TEXT SHOWN
..............................

Something else for David Cameron’s Conservatives to get rid of then?
* * * * *
Have you tried Sainsbury’s sugar-free dark chocolate? I’m chewing on a lump now and it’s surprisingly good. In fact it tastes just like normal chocolate.
It’s supposed to be beneficial to the old ticker too. Something to do with antioxidants and all that.
Predictably, the killjoys were out in force this week rubbishing claims that the dark brown stuff is good for you. You’ll get fat, they shriek. Obesity is a fate worse than death. Stop before it’s too late!
It’s enough to give you a heart attack, isn’t it?
* * * * *
Why do the current crop of British politicians copy everyone else?
Whenever a new policy is suggested, the accompanying spin alerts us to the supposedly comforting fact that it’s been developed and tried out by Sweden/Australia/America … and other generous countries around the world.
Has the UK lost its ability to create policy ideas pertinent to its history and the specific aspirations of its people?
Let’s be frank, the Labour party is an ideas-free zone, it can no more identify the wider needs of Britons than it can manage the economy for any decent length of time.
Under its diktat, almost every part of the country has been reduced to pathetic shards of failure and dereliction. Observe Labour’s strongholds in Glasgow, where constant Labour local government has bequeathed the inhabitants a life-expectancy lower than sub-Saharan Africa.
Make no mistake, the task of the upcoming Tory Government will be like the Labours of Hercules.
* * * * *
As we gear up for a possible June election, all the old arguments about that hallowed stretch of real estate, the centre ground, are bubbling up again.
This sacred turf is said to be the only place from which a party can win a General Election. Both centre-left and centre-right positions deter a crucial constituency — Middle Britain.
Given that Gordon Brown has boxed himself in electorally by a strange combination of anger and timidity — classic traits of the bully — a June 2009 poll is overwhelmingly his least worst choice. Even Peter Mandelson apparently accepts that view. We must assume it’s a strong possibility.
Will Brown try to regain the centre ground for Labour from the artful Conservatives? And should the Tories attempt to defend it by circling the wagons?
My own view is that the so-called centre ground is a myth. Margaret Thatcher won three elections in a row. Her radical thinking became the norm, the consensual heart of British political discourse. Yet most voters saw her as distinctly right wing. How can that be explained?

..............................

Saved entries
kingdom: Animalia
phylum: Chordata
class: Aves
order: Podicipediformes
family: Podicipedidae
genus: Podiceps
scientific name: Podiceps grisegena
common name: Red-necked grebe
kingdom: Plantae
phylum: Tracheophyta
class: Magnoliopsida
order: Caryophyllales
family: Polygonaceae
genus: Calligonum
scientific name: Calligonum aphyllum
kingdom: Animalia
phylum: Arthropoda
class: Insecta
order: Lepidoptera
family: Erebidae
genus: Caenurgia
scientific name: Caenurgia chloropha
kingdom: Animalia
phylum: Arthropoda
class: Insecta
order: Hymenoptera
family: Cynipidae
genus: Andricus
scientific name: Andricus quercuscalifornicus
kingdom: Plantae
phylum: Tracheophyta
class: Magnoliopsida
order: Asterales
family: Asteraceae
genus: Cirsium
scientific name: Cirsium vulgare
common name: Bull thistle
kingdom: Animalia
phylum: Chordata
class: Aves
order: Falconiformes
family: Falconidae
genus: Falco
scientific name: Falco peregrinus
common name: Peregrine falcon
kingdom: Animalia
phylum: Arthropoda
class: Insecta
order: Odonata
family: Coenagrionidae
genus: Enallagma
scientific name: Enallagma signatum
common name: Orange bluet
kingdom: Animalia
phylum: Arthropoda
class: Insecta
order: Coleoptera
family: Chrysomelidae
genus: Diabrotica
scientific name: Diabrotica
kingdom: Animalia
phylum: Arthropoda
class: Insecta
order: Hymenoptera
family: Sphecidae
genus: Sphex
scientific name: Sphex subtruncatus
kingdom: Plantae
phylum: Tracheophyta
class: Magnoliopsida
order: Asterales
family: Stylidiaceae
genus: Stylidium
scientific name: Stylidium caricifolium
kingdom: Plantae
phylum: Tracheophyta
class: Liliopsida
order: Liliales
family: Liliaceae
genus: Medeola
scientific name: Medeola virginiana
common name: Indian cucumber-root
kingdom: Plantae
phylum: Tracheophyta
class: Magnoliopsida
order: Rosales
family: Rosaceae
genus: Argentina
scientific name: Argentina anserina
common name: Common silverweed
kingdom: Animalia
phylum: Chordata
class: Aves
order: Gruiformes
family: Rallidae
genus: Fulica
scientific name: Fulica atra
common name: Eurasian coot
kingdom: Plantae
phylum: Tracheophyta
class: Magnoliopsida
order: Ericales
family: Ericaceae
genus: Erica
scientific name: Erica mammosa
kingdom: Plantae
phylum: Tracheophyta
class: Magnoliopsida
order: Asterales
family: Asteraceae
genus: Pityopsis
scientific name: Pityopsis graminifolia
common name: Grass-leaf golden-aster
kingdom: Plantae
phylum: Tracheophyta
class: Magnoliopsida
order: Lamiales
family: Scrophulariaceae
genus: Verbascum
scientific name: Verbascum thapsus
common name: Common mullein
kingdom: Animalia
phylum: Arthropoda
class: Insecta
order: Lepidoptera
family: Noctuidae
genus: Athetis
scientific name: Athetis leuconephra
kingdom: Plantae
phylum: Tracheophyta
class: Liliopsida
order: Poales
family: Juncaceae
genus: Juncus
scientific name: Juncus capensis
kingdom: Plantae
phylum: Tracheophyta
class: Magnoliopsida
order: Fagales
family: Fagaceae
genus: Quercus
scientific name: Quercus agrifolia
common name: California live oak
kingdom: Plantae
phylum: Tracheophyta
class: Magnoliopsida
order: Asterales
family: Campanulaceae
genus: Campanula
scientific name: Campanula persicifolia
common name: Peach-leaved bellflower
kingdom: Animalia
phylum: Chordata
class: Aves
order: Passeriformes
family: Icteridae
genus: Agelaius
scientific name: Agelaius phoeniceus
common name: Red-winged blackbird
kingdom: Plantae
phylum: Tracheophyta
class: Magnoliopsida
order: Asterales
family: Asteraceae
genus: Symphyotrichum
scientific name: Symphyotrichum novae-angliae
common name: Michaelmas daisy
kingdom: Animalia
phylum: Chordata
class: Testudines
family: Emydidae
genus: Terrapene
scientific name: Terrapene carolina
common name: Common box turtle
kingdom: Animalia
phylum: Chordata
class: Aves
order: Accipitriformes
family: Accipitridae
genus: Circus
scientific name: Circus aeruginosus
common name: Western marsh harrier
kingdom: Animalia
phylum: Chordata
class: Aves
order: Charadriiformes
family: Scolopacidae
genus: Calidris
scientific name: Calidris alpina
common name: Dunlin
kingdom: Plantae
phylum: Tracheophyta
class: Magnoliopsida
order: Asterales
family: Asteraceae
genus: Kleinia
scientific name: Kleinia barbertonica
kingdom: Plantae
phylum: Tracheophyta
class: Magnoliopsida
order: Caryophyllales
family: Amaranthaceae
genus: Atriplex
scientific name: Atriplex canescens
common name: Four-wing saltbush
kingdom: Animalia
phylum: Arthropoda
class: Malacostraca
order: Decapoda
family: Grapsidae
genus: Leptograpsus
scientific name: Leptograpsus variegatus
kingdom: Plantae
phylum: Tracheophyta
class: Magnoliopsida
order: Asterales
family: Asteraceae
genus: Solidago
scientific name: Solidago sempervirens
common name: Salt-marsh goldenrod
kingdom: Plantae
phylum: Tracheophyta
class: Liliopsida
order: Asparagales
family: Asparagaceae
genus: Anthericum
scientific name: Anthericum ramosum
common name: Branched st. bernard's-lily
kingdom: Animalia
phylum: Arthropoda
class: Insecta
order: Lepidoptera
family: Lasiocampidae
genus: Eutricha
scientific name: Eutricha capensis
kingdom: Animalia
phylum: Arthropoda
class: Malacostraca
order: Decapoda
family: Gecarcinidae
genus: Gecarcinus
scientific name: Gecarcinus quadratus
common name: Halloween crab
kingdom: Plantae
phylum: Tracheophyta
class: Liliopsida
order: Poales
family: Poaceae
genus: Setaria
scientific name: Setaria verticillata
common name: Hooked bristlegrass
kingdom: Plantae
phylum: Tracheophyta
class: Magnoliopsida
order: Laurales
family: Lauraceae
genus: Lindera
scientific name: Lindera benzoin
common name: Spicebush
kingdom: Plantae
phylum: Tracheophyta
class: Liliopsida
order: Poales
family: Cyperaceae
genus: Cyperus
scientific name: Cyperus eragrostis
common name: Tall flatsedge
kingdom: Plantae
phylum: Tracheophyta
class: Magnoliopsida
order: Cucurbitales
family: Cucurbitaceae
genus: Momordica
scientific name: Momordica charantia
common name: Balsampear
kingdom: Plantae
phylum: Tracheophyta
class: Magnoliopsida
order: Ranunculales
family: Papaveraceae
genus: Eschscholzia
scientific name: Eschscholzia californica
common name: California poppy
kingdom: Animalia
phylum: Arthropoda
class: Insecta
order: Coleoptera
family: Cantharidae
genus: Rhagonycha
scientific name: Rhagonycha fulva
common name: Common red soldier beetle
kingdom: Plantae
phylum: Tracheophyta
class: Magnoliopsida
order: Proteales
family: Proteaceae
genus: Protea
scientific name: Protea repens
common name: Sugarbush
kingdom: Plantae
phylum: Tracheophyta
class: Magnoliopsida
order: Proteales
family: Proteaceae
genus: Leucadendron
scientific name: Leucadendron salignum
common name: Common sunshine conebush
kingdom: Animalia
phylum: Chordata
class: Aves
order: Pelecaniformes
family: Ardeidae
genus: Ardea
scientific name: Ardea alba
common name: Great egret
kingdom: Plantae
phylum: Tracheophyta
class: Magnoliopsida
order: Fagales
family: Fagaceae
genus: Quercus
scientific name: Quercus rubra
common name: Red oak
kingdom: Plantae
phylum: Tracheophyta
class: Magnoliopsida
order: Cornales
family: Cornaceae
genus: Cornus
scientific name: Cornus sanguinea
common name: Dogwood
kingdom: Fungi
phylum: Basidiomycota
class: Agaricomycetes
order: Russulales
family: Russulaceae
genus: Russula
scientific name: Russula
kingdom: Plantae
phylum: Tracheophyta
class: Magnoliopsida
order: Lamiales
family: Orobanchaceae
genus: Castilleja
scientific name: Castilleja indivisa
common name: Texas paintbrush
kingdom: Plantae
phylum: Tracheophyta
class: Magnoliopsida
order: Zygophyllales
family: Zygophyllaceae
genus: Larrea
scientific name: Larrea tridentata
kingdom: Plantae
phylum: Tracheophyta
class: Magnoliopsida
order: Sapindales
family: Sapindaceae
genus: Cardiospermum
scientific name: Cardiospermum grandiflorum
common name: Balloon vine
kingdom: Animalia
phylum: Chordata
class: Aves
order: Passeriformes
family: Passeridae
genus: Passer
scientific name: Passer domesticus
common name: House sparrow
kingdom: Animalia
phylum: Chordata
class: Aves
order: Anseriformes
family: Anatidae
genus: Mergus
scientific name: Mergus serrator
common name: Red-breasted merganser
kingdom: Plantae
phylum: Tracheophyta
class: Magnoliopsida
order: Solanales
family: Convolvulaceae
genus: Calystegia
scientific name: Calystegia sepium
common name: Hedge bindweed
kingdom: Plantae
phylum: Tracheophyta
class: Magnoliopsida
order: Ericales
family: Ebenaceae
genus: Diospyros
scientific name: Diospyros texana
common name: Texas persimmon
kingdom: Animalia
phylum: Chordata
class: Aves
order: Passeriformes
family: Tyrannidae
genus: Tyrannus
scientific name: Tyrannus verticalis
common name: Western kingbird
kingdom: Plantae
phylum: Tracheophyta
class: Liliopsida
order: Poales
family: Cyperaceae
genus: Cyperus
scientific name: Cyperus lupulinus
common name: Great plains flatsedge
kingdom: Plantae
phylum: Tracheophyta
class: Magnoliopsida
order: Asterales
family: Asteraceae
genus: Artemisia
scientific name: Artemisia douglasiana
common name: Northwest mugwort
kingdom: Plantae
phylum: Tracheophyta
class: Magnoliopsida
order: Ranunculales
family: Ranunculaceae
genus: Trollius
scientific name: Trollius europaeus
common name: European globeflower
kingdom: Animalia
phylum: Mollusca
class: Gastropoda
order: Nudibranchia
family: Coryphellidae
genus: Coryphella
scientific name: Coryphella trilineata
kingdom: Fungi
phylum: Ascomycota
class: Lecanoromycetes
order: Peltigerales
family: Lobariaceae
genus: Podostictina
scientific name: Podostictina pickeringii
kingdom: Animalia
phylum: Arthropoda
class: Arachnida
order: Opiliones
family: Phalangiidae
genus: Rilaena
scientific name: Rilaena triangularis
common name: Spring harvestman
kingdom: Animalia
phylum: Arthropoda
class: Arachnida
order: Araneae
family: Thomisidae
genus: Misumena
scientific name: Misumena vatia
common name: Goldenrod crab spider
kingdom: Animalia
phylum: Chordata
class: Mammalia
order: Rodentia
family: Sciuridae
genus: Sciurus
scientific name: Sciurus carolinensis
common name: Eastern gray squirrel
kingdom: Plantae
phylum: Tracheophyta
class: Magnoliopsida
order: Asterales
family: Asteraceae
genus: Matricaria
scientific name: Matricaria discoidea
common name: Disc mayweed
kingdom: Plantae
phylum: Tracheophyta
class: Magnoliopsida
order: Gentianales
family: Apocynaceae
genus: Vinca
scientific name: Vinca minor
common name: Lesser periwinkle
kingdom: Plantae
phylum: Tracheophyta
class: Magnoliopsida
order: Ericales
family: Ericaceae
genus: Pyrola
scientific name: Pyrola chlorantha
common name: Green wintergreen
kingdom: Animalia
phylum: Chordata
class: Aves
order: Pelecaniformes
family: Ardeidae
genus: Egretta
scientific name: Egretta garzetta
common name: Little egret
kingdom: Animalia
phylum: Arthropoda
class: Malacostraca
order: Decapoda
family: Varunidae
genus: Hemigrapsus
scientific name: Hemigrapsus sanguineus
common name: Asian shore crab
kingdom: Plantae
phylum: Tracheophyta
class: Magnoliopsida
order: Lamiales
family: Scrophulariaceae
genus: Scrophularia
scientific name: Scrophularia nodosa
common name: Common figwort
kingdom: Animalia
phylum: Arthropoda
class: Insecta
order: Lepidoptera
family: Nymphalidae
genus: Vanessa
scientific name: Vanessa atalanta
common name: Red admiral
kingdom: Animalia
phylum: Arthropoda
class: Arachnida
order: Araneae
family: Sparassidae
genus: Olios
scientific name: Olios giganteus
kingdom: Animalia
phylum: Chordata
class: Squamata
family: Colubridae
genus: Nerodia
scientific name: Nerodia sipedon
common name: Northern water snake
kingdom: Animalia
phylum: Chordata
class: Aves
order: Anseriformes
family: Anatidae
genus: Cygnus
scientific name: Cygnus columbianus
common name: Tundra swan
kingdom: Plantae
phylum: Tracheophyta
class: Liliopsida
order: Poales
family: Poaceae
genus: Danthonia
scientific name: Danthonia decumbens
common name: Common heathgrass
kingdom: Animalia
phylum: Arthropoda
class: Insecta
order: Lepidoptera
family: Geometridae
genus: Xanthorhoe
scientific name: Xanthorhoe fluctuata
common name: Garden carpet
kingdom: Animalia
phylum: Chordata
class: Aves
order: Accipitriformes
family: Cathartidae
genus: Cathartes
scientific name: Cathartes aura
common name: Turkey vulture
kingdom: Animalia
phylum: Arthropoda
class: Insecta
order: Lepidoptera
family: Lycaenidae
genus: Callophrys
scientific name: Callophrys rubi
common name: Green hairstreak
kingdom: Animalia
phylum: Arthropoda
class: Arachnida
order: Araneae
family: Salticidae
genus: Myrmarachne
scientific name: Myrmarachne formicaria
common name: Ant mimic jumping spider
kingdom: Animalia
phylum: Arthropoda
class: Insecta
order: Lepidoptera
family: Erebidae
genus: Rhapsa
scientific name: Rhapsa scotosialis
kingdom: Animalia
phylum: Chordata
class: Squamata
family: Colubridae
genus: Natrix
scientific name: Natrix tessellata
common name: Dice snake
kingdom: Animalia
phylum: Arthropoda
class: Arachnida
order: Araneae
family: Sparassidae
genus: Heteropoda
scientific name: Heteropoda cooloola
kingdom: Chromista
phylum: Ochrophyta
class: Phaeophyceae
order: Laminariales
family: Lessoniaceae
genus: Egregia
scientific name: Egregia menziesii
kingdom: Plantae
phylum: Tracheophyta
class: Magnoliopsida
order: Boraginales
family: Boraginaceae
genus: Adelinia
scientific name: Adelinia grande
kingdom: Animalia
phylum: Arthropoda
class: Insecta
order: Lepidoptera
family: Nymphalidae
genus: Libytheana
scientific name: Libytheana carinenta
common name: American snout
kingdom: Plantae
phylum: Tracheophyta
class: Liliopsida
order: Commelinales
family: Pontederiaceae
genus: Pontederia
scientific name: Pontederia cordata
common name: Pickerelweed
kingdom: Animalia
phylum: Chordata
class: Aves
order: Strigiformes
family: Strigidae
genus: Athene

..............................

PROBLEM DESCRIPTION
Pick up the political column where it stops and keep writing it.

REPLY TO THE EXERCISE
What she occupied was not the boring old centre, but the High Centre Ground, that pinnacle from which the entire terrain is visible. As the old song has it: “On a clear day, you can see forever”.
This week, David Cameron’s apology for failing to spot the flaws in the runaway economy plonked him squarely in the High Centre of British politics.
You had your chance, Gordon. You blew it!
Again.
* * * * *
For months I’ve been putting up pieces in Syntagma exploring new policy initiatives for an incoming Conservative Government. (Note the capital G in the spelling; Labour always gets a derisory lower-case for its dismal performance.)
However, these snippets are distributed around the site unmarked and less coherently than they should be. So we’ve decided to start a new weekly feature column: Pointers to a Conservative Government on Tuesdays, in the run up to Dave’s misty-eyed entry into 10 Downing Street.
It will be a new dawn, will it not?
It will also be the beginning of a Trojan effort by the Party to rebuild a truly blasted heath of a country. It will take at least three Parliaments to achieve.
We’ve already covered education, manufacturing, public borrowing and public sector govenance, along with globalization and parts of foreign policy (see yesterday’s Saturday Ramble), but will now put them all under one roof for convenience.
I hope the views of a Burkean Democrat Minimalist Conservative (BDMC — a new species) may prompt an echoing response from within the Party’s leadership.
They will need all the help they can get.